Una «piaga» ma anche la prova dell’esistenza di uno «schiavismo» che sorpassa il concetto di sfruttamento a cui le inchieste della magistratura fanno continuo riferimento. La Piana del Sele come Amendolara, dove non è stato dato fuoco a nessun immigrato – o almeno non è mai emersa una tragedia simile – ma dove il caporalato nelle aziende agricole e zootecniche la fa da padrone da almeno venti anni.
Una volta la chiamavano la “strada del Maghreb”, la Statale 18, la Cilentana che collega Battipaglia al Cilento, dove migliaia di maghrebini camminavano a piedi per raggiungere il posto di lavoro: sfruttati a tre euro l’ora nei campi, sotto le serre. Dopo venti anni, al posto di uomini a piedi ci sono biciclette elettriche senza luci e non ci sono più solo i nordafricani ma anche pakistani, indiani e cingalesi che lavorano soprattutto con le bufale. Sempre sfruttati e che rischiano ogni giorno la vita.
Il report della commissione parlamentare di inchiesta sullo sfruttamento e sulla sicurezza dei luoghi di lavoro, che ieri ha fatto tappa nella Piana del Sele, lo dimostra.

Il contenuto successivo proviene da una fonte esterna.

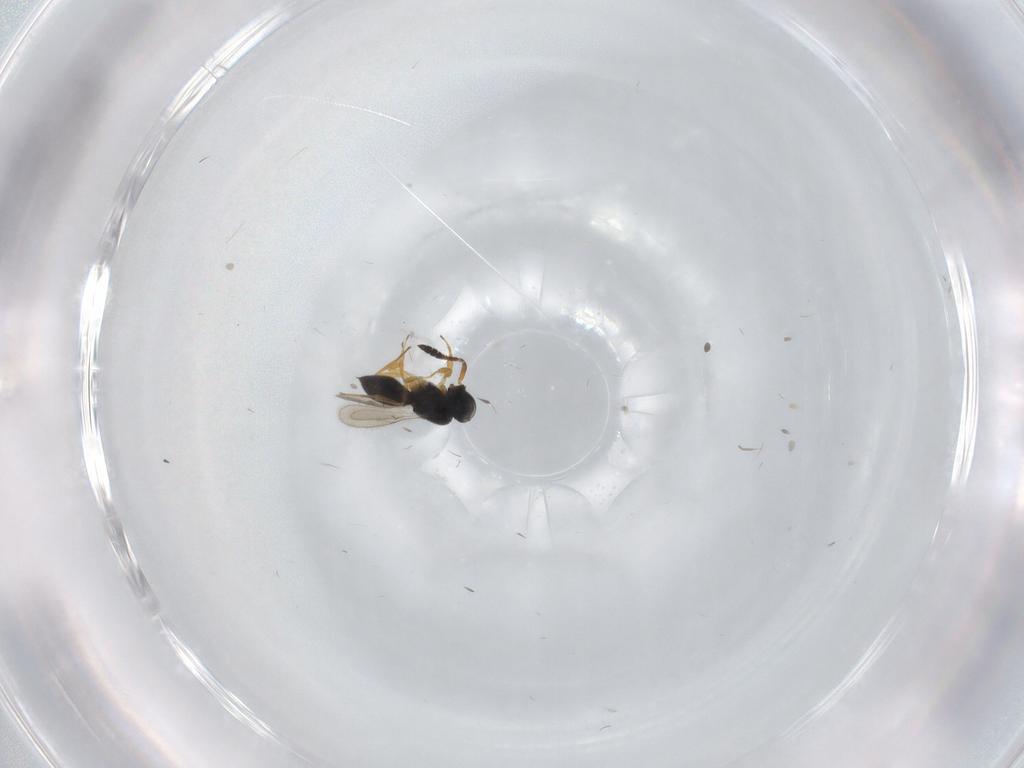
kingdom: Animalia
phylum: Arthropoda
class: Insecta
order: Hymenoptera
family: Scelionidae
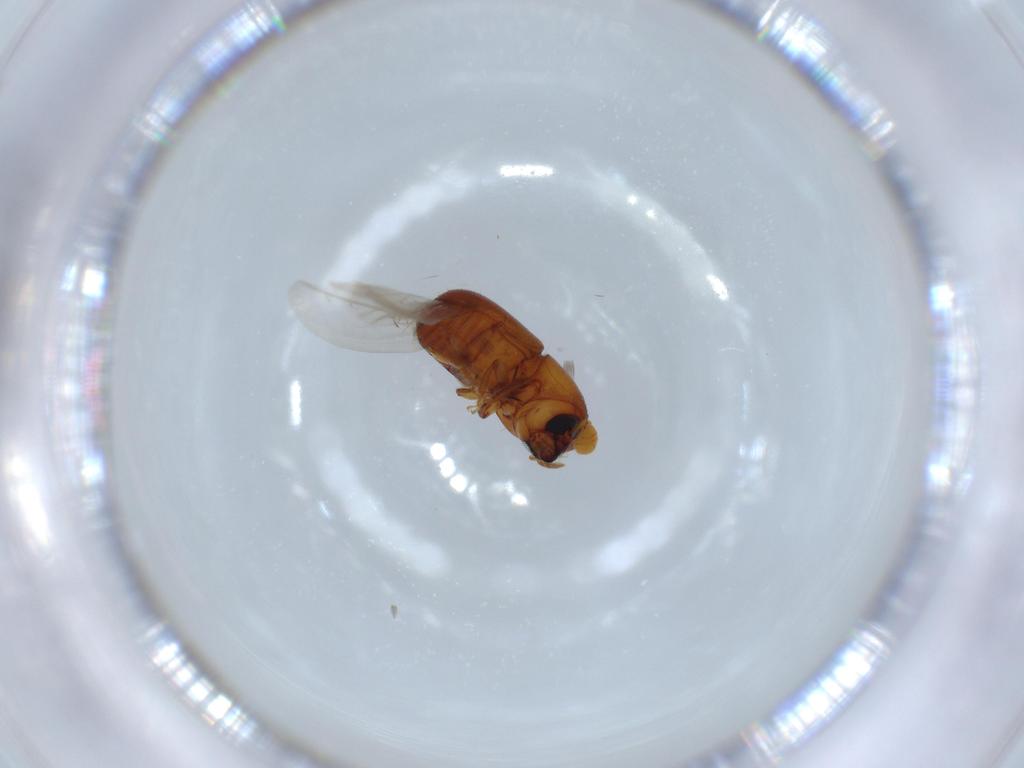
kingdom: Animalia
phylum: Arthropoda
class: Insecta
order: Coleoptera
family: Curculionidae
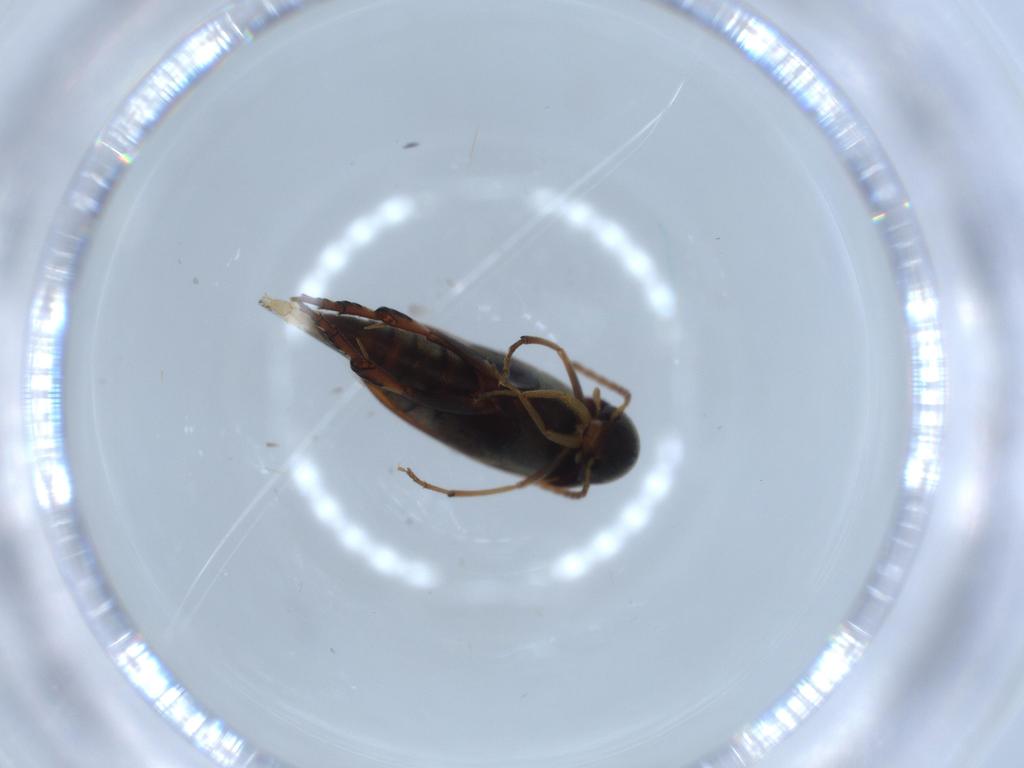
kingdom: Animalia
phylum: Arthropoda
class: Insecta
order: Coleoptera
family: Mordellidae
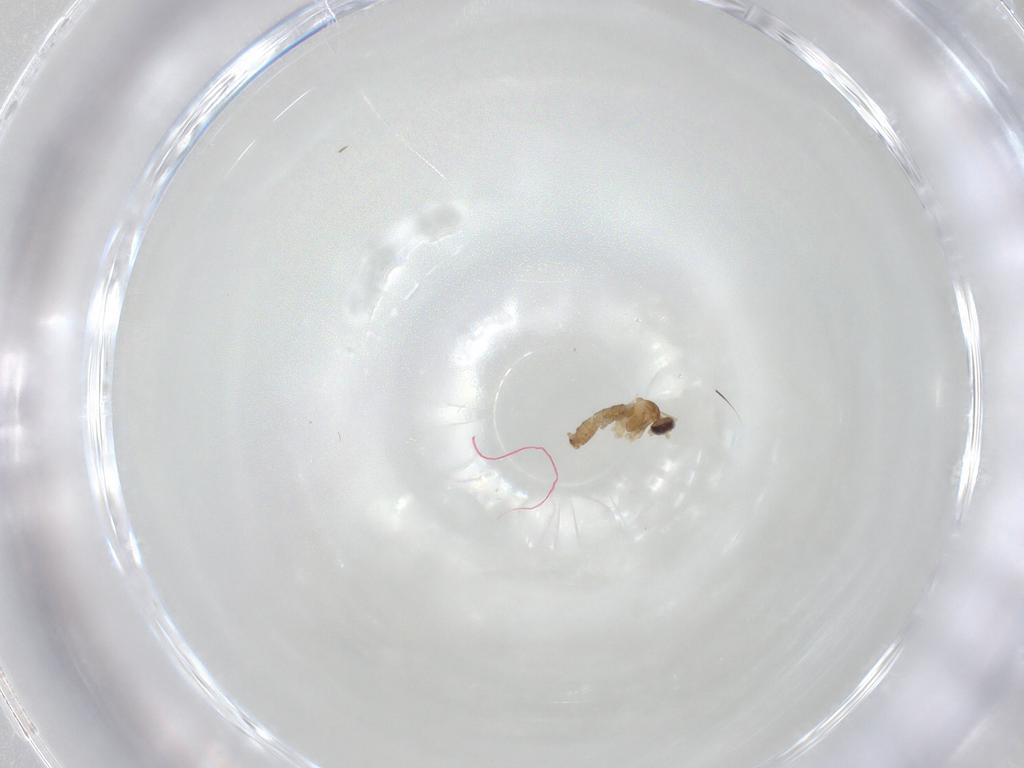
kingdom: Animalia
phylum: Arthropoda
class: Insecta
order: Diptera
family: Cecidomyiidae
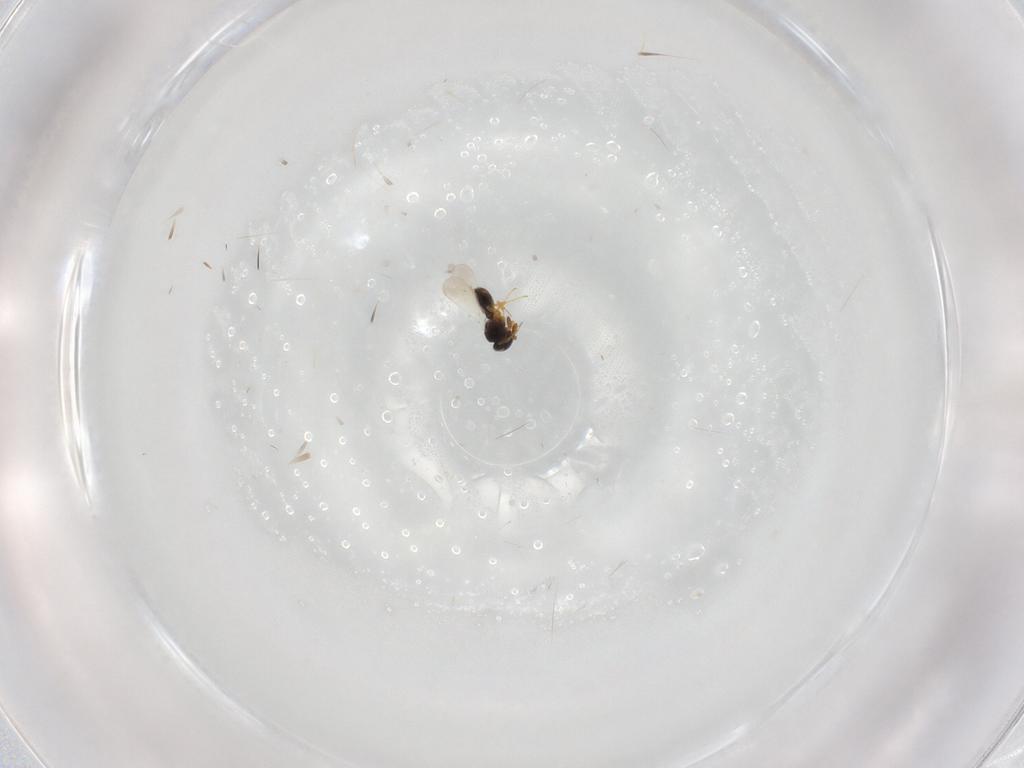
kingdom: Animalia
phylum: Arthropoda
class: Insecta
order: Hymenoptera
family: Platygastridae
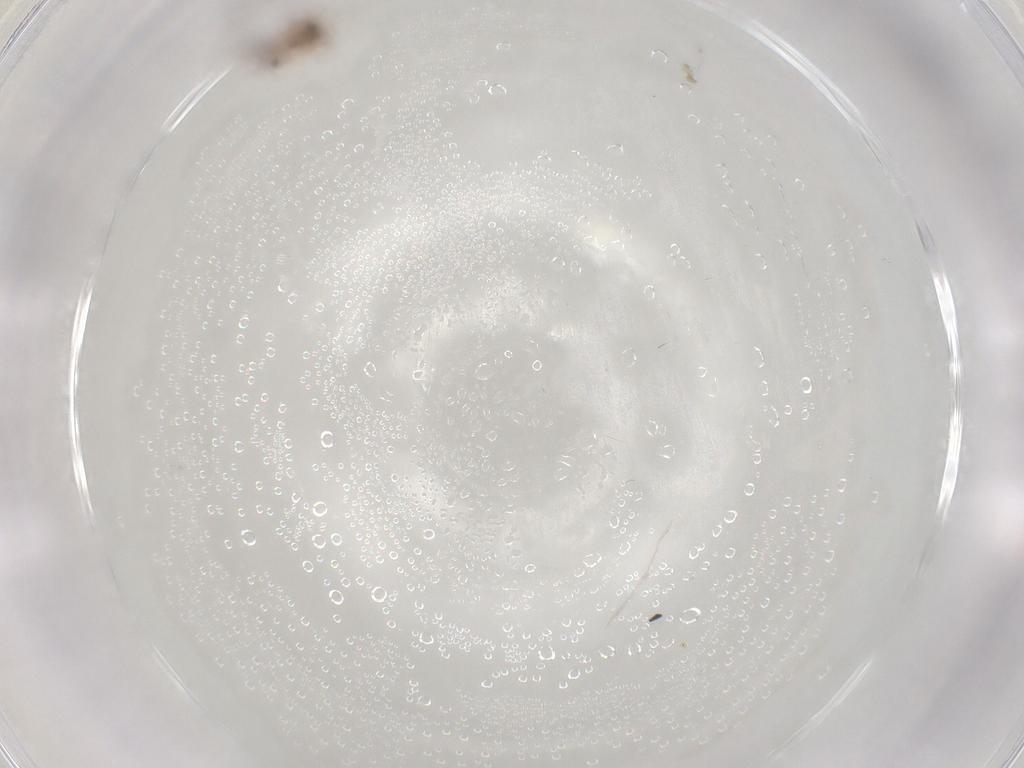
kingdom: Animalia
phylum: Arthropoda
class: Insecta
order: Hymenoptera
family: Scelionidae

La relazione, firmata dal professore Gennaro Avallone ed illustrata dai deputati Franco Mari (Avs), Chiara Gribaudo (Pd, presidente di commissione) e dall’ex sindacalista Aboubakar Soumahoro (fuori da Avs dopo l’inchiesta che ha travolto la sua famiglia per sfruttamento della manodopera straniera e fondatore del movimento Italia Plurale), fotografa uno spaccato di vita fatto di morti, incidenti anomali, condizioni di vita degradanti e permessi di lavoro dati a singhiozzo.
Da novembre 2024 allo scorso aprile ci sono stati 24 episodi tra decessi e infortuni sul lavoro nella Piana del Sele. «Episodi – hanno detto i componenti della commissione di inchiesta – che non rappresentano la totalità dei casi ma solo quelli menzionati dai media locali», lasciando dunque il dubbio che di tragedie ce ne siano state molte di più.
Tuttavia quelle conosciute hanno riguardato principalmente incidenti stradali lungo la Statale 18, uomini investiti in bici, ma anche incidenti (mortali e gravi) avvenuti in contesti produttivi, soprattutto nel settore agricolo e nello smaltimento illecito dei rifiuti operato dalle stesse aziende.
E poi il caso più eclatante di Agropoli, dove a dicembre scorso si è sparato contro un centro di accoglienza per migranti.
Infine il dato dei permessi di soggiorno che, in confronto alle richieste di lavoro, sono inferiori: segno che si lavora a nero.